▸ **Instructions for the task**:
Please transcribe the part of the items that opens with the line containing "collectors: E. L. Johnston" and closes with the line containing "genus: Popowia", keeping both of those lines and changing nothing.

▸ **Data items**:

···

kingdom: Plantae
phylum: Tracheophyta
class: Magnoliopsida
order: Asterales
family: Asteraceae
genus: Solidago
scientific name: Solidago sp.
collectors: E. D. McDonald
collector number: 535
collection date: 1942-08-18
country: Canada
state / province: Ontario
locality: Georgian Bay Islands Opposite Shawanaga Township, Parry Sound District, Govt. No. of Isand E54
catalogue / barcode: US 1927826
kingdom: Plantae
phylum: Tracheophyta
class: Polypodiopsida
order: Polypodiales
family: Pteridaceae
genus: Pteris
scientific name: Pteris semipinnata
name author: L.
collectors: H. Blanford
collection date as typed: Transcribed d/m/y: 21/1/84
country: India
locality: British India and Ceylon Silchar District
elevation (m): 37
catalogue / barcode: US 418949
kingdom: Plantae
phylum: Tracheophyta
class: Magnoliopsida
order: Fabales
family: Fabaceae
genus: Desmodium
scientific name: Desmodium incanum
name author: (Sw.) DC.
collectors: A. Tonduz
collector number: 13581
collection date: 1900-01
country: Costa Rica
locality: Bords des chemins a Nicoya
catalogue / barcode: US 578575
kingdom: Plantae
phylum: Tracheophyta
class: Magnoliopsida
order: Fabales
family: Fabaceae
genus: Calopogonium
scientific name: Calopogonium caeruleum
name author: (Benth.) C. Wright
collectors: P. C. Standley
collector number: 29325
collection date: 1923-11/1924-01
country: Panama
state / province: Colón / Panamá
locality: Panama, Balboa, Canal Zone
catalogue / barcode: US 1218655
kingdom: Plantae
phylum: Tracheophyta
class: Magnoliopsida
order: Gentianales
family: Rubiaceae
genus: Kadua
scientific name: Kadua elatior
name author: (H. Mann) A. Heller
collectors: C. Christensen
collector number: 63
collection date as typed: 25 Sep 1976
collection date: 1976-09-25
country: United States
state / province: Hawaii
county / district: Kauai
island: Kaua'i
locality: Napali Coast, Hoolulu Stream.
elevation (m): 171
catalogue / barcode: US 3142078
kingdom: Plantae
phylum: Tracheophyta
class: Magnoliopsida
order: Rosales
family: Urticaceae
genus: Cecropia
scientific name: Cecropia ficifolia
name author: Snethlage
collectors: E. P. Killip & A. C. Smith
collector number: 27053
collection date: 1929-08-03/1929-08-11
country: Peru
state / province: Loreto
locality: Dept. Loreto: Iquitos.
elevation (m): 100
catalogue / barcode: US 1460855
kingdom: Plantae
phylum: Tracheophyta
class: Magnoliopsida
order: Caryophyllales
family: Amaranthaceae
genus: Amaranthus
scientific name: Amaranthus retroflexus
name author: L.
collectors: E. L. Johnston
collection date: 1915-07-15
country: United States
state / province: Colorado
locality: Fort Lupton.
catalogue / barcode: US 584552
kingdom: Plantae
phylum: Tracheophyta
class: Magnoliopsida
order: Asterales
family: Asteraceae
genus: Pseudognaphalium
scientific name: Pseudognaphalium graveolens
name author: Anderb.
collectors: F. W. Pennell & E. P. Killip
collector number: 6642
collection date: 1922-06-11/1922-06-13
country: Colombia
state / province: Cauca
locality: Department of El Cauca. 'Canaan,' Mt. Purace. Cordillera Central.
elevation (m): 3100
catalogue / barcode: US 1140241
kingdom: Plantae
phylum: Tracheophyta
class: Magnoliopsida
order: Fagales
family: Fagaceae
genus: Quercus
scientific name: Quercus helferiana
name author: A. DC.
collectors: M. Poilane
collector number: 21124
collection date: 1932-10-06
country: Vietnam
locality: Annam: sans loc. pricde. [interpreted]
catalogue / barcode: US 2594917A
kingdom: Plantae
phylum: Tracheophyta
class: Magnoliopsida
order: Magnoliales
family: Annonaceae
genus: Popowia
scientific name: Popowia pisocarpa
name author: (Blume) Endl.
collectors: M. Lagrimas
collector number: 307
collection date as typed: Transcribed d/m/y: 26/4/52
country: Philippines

···

▸ **Correct answer**:
collectors: E. L. Johnston
collection date: 1915-07-15
country: United States
state / province: Colorado
locality: Fort Lupton.
catalogue / barcode: US 584552
kingdom: Plantae
phylum: Tracheophyta
class: Magnoliopsida
order: Asterales
family: Asteraceae
genus: Pseudognaphalium
scientific name: Pseudognaphalium graveolens
name author: Anderb.
collectors: F. W. Pennell & E. P. Killip
collector number: 6642
collection date: 1922-06-11/1922-06-13
country: Colombia
state / province: Cauca
locality: Department of El Cauca. 'Canaan,' Mt. Purace. Cordillera Central.
elevation (m): 3100
catalogue / barcode: US 1140241
kingdom: Plantae
phylum: Tracheophyta
class: Magnoliopsida
order: Fagales
family: Fagaceae
genus: Quercus
scientific name: Quercus helferiana
name author: A. DC.
collectors: M. Poilane
collector number: 21124
collection date: 1932-10-06
country: Vietnam
locality: Annam: sans loc. pricde. [interpreted]
catalogue / barcode: US 2594917A
kingdom: Plantae
phylum: Tracheophyta
class: Magnoliopsida
order: Magnoliales
family: Annonaceae
genus: Popowia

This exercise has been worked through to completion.